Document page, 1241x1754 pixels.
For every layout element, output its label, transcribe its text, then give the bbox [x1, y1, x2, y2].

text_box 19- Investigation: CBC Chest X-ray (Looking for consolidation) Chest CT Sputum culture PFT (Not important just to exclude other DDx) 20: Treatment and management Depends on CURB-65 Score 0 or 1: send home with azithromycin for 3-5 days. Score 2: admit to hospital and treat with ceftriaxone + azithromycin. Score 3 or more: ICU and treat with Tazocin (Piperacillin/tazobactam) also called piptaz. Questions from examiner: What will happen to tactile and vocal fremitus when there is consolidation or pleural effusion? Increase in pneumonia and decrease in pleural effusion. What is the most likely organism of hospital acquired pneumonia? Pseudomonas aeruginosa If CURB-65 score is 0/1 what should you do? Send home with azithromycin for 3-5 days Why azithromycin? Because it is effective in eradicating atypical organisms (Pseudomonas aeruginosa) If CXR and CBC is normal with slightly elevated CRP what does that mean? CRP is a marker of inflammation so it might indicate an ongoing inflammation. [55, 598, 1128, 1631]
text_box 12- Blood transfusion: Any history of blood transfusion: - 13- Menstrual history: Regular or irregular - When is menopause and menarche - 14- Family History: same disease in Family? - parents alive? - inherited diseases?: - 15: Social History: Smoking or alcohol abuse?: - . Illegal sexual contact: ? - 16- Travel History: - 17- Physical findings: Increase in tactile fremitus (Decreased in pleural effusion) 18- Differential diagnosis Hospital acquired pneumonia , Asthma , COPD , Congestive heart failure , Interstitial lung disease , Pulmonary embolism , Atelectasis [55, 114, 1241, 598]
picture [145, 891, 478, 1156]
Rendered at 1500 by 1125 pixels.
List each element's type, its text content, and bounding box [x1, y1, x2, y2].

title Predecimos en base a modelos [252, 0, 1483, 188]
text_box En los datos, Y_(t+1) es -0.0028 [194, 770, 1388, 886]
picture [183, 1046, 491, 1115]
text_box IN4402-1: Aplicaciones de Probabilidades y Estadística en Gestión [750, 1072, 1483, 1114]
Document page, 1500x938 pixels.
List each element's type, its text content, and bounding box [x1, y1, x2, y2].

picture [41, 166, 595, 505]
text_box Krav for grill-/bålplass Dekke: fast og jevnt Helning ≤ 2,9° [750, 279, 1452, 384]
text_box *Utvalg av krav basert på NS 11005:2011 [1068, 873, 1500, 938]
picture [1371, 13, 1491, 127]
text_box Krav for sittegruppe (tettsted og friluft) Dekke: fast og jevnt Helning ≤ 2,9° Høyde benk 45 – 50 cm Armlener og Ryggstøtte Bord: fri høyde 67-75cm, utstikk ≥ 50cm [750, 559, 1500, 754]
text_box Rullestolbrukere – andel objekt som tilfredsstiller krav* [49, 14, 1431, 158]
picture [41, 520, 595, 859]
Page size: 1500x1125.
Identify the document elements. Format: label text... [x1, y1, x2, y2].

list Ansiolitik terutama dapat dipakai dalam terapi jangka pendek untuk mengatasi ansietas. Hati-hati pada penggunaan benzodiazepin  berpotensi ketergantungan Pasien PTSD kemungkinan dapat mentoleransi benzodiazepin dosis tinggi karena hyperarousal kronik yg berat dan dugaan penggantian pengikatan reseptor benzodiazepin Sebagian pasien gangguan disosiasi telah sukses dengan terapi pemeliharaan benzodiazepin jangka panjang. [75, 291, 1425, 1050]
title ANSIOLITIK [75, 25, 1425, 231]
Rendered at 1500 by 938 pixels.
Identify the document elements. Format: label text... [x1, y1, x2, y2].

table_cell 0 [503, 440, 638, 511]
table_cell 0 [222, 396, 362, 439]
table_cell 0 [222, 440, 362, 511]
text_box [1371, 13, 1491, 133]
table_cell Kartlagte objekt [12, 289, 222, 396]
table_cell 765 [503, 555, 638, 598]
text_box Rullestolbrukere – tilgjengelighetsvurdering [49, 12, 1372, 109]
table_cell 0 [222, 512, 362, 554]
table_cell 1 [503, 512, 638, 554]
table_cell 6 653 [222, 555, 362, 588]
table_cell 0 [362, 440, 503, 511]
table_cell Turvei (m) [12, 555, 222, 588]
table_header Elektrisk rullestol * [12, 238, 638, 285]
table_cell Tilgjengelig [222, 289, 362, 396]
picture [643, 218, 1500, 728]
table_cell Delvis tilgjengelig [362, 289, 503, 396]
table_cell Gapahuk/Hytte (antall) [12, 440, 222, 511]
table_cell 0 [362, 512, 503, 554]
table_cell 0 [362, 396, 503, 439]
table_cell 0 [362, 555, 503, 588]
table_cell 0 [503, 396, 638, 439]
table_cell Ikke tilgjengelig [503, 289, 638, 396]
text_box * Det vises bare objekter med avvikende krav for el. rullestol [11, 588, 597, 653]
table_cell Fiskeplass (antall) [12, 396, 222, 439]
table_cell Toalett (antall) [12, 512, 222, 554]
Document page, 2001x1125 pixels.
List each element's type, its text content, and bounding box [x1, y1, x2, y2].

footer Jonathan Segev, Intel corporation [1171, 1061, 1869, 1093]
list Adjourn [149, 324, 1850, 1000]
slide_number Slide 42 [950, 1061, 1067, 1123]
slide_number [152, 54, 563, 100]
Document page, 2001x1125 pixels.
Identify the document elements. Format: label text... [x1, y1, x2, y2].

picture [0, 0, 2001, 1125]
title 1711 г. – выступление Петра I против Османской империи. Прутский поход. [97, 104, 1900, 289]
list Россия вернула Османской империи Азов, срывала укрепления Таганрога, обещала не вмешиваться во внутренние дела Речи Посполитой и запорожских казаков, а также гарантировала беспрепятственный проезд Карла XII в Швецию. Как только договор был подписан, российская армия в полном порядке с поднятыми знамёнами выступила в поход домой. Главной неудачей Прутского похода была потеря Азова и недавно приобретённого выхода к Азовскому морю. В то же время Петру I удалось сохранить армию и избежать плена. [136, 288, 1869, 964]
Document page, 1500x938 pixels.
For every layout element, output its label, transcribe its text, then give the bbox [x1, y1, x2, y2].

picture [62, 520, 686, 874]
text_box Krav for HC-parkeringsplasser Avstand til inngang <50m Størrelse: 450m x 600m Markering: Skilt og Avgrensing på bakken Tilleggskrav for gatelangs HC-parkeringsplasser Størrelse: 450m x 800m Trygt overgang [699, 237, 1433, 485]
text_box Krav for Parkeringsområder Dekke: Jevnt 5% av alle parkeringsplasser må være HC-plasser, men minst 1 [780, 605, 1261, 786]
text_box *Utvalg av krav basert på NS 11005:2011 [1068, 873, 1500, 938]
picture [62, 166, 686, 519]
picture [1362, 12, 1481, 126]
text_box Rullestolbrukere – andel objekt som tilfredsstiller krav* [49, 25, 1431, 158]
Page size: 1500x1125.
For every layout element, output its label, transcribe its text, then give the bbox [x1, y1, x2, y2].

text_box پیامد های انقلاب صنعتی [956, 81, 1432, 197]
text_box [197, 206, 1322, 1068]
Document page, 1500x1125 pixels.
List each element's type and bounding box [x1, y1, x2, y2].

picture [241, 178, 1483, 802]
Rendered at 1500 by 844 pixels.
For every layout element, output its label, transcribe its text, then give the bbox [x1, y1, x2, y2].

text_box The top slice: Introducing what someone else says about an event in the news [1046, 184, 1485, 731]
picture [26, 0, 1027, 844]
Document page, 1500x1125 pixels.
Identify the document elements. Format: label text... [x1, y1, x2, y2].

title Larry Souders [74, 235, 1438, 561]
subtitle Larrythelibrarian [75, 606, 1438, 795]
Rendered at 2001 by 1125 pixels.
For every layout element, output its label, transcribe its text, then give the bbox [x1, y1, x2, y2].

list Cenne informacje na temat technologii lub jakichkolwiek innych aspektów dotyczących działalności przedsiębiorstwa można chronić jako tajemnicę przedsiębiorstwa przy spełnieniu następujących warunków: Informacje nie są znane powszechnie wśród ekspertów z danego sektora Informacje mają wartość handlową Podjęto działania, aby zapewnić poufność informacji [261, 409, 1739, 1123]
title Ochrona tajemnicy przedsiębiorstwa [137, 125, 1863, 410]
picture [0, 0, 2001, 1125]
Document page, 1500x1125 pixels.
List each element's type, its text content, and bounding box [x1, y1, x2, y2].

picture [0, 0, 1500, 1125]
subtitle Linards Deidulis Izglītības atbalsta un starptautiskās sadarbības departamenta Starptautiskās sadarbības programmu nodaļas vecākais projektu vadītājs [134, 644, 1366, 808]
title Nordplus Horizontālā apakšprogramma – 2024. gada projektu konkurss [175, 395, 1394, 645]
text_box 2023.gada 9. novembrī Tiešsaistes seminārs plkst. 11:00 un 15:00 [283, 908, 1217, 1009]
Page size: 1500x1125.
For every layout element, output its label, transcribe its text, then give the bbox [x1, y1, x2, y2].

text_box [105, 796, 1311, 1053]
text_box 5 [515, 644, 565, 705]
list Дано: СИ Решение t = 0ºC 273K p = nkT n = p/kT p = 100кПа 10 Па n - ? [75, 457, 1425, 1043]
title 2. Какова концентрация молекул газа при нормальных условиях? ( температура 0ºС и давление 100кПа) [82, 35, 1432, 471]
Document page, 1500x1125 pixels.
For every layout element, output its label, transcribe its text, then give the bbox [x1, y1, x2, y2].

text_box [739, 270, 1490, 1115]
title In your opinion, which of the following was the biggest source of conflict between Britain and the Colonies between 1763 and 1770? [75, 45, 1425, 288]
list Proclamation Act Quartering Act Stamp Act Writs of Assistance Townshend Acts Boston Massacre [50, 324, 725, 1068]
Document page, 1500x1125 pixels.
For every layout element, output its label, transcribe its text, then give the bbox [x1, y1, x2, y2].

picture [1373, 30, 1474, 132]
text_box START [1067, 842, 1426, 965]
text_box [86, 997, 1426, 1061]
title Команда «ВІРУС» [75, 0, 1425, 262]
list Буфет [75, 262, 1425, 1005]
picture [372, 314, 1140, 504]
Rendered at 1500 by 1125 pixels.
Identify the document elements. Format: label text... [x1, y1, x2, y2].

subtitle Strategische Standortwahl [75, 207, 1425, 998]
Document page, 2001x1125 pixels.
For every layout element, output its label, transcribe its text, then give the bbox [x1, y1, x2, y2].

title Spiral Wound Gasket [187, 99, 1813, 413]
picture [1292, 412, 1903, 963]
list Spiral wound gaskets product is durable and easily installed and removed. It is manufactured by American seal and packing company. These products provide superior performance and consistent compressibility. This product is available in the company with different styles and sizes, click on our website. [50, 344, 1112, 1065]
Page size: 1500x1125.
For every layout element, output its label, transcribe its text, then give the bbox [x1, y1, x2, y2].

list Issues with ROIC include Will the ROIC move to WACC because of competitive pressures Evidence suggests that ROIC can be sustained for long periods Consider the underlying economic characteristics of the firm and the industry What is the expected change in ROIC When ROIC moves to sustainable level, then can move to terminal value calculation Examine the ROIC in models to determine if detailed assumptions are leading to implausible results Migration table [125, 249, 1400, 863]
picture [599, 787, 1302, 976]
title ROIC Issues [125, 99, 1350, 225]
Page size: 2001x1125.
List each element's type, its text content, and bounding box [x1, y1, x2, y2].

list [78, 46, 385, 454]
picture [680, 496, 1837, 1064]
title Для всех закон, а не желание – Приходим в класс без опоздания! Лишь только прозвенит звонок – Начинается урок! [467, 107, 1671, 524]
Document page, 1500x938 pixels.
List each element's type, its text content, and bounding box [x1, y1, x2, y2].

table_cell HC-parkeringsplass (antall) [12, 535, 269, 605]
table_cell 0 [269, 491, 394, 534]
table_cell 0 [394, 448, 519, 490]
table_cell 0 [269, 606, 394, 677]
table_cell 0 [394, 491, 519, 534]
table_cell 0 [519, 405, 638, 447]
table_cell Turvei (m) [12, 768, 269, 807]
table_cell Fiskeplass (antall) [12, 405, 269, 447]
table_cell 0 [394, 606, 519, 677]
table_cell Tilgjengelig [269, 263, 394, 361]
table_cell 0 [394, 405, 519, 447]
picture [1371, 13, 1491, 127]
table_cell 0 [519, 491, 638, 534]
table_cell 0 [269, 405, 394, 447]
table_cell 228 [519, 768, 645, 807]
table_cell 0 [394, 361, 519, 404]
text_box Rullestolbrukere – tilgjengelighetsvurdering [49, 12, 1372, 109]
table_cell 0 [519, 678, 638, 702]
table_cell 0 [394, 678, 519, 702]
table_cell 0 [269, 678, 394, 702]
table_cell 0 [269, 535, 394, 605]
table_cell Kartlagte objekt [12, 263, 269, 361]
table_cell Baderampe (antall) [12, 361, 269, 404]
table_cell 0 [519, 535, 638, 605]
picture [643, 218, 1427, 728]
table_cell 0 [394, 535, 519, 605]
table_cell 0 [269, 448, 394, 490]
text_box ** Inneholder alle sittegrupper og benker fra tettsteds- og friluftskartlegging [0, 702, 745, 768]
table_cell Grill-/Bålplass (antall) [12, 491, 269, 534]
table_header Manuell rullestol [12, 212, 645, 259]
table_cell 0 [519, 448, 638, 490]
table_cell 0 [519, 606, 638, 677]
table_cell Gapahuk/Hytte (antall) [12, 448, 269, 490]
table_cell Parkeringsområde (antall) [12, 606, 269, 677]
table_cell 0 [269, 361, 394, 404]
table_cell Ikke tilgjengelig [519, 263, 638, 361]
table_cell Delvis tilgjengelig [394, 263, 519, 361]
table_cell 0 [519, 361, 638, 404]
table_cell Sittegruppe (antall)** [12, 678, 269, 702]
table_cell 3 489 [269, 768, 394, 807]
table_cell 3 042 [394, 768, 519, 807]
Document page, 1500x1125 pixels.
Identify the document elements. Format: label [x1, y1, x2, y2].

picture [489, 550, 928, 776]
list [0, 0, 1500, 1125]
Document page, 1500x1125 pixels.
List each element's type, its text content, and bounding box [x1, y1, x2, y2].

Problem: Go through the material and select each line with the string "Rendered" in it.

Result for this task:
Rendered at 1500 by 1125 pixels.
Rendered at 1500 by 938 pixels.
Rendered at 1500 by 844 pixels.
Rendered at 2001 by 1125 pixels.
Rendered at 1500 by 1125 pixels.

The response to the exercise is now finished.